Swift Aire, San Luis Obispo’s only homegrown airline, was a source of pride for the community and a pioneer in local aviation.

After 12 years of service, it went out of business in 1981. A combination of factors led to the airline’s closure, including airline deregulation, PATCO (Professional Air Traffic Controllers) strike, inflation, and an owner new to the airline industry, according to news accounts at the time.

Eight years after the airline folded, former employees gathered at Santa Rosa Park for a reunion. Almost half the former payroll of 300 attended, surprising Swift Aire founder, Charles Wiswell.

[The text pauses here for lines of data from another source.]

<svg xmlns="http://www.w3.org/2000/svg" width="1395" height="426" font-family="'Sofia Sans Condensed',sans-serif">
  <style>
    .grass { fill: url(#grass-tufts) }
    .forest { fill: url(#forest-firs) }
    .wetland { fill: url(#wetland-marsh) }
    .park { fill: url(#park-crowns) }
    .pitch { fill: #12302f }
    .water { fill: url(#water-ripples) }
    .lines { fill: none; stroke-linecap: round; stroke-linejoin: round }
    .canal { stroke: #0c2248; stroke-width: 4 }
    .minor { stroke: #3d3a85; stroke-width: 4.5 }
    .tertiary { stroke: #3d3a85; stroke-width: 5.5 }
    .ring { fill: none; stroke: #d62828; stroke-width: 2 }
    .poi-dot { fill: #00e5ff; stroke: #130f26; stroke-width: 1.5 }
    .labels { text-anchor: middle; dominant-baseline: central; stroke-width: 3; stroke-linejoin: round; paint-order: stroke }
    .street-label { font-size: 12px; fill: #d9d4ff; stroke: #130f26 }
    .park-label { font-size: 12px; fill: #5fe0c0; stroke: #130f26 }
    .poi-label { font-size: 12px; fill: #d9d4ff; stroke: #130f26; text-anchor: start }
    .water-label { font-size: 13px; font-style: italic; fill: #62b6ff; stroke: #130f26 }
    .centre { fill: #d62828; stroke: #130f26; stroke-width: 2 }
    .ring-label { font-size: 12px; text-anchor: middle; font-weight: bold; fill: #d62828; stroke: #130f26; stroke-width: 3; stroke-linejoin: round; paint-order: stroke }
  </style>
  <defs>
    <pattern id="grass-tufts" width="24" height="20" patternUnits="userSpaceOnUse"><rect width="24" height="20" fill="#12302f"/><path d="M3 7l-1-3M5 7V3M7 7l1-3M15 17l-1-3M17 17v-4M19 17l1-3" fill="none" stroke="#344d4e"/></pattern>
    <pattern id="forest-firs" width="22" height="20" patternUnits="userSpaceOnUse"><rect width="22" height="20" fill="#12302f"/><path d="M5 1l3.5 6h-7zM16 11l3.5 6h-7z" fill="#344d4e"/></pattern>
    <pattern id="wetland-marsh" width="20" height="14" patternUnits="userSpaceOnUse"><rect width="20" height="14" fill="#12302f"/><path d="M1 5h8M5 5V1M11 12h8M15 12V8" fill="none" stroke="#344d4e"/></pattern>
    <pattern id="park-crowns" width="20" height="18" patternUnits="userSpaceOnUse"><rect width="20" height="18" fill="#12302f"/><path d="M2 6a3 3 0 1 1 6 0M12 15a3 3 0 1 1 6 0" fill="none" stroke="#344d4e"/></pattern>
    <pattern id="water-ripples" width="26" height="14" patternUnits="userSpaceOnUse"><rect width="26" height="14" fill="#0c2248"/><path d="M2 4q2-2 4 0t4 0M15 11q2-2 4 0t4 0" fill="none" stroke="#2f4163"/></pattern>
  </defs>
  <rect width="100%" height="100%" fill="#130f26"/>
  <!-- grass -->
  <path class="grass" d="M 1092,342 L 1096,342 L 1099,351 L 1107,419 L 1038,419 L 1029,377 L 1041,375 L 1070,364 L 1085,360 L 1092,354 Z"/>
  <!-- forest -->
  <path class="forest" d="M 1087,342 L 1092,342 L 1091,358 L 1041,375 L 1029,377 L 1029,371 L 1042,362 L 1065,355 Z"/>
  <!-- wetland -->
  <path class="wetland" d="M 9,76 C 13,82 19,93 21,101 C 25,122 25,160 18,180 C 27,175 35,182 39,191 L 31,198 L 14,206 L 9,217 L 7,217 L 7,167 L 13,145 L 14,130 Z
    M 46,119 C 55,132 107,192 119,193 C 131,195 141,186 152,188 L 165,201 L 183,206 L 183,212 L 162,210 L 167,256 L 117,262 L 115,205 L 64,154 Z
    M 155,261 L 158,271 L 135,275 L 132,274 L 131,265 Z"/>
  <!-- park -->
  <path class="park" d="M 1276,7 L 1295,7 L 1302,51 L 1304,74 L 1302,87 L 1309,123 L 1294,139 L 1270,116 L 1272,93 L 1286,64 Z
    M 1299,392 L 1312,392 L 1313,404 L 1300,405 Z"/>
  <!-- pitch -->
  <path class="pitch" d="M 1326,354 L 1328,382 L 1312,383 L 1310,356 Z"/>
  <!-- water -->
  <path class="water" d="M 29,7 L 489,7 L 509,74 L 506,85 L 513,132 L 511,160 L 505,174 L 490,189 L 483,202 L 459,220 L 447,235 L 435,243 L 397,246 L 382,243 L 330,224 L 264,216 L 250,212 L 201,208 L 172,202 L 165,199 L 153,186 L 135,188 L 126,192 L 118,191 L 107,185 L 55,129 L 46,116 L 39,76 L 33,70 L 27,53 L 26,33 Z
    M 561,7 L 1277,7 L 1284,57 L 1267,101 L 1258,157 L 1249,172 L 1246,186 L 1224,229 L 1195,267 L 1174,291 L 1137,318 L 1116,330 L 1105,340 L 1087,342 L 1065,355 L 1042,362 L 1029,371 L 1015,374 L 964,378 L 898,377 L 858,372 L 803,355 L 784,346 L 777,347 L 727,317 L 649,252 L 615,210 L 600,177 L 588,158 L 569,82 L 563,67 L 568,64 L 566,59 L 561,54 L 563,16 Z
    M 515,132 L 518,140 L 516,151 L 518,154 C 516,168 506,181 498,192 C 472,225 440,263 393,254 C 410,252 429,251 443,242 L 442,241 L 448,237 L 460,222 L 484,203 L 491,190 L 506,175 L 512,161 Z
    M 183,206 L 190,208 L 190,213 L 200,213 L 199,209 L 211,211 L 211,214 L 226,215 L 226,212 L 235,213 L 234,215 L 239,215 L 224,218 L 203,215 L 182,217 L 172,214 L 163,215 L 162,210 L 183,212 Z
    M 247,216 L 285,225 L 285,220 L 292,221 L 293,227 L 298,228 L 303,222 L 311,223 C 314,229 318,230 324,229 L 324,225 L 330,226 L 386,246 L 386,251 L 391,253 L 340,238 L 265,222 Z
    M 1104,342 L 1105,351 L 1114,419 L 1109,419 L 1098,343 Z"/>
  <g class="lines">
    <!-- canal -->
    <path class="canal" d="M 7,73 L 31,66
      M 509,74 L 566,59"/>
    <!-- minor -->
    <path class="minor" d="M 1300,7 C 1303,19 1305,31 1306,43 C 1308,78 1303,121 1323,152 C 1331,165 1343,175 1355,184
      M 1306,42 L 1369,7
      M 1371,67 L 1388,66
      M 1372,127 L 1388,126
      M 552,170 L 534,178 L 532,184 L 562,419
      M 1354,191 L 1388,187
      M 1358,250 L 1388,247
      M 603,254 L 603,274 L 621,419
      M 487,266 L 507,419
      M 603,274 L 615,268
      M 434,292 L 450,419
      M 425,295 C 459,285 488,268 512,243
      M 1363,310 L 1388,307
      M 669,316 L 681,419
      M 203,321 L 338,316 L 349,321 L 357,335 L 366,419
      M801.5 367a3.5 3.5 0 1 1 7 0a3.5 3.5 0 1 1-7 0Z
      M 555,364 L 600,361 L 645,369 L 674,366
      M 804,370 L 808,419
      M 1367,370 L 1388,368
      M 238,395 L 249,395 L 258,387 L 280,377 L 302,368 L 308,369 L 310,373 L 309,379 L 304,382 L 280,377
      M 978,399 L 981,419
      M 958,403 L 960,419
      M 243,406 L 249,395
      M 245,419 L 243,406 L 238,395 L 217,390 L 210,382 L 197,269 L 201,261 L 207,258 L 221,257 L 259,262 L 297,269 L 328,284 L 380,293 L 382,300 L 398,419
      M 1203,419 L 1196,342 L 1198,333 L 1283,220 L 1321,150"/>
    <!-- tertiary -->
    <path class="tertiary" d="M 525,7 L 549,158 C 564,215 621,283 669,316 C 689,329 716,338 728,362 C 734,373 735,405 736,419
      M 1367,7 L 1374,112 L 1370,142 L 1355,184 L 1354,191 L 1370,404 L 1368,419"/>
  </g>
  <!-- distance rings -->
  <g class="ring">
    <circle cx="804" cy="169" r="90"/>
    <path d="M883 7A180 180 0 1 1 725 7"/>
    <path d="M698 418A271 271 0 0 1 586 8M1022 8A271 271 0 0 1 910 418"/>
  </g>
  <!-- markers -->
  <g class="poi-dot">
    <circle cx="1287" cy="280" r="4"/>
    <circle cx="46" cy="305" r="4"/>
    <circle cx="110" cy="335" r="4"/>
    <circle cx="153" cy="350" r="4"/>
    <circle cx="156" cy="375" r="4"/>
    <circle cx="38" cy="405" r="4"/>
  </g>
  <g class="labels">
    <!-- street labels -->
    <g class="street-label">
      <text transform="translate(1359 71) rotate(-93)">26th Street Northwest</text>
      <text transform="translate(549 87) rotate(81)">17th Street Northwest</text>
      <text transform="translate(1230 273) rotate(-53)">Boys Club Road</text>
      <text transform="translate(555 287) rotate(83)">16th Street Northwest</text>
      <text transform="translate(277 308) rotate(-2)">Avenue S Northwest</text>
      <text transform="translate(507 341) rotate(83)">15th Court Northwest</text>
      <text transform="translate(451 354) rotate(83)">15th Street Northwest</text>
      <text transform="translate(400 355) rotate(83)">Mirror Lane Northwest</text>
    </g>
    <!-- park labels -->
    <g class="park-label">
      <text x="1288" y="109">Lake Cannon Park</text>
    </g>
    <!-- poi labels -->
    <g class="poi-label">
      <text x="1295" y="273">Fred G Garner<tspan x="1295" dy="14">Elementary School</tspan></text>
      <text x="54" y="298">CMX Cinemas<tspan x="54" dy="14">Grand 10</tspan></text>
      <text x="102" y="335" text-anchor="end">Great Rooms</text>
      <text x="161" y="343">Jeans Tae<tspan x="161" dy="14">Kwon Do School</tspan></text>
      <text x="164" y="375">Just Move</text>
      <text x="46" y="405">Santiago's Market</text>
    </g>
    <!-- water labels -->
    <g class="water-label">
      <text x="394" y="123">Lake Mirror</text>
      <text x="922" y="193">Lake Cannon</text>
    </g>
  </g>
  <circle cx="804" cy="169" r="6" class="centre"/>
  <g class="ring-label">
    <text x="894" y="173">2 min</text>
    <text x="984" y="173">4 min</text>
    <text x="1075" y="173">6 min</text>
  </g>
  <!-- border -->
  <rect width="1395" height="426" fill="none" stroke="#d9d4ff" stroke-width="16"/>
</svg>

“Some of these people didn’t get their last paychecks,” Wiswell said in a 1989 article published in the then-Telegram-Tribune. “They could be bitter, but that spirit’s still there.”

Employees had fond memories of the airline, and at least one couple was married aboard a Swift Aire plane in 1982.

Fred Driggs, a former pilot for Swift Aire and Braniff International Airlines, married Martha Estrada in the Swift Aire plane Driggs flew until the airline shut down. After the ceremony, which actually took place on the ground, the couple sat in the cockpit as the plane — a 1954 British-made DeHavilland Heron — taxied down the runway.

As for Wiswell, he died in 2000 in a crash while flying a Cessna 340A in the fog. He was 78 and had been working for the California Transplant Donor Network.

In an article published about the crash, Wanda Strassburg, a pilot who worked with Wiswell as the company’s vice president of marketing, said, “Swift Aire came to us long before other people would have discovered the need here.”

“He really created a need for its existence, and when other airlines saw the types of service and support the company provided for us, they were very anxious to take Swift Aire’s place here.”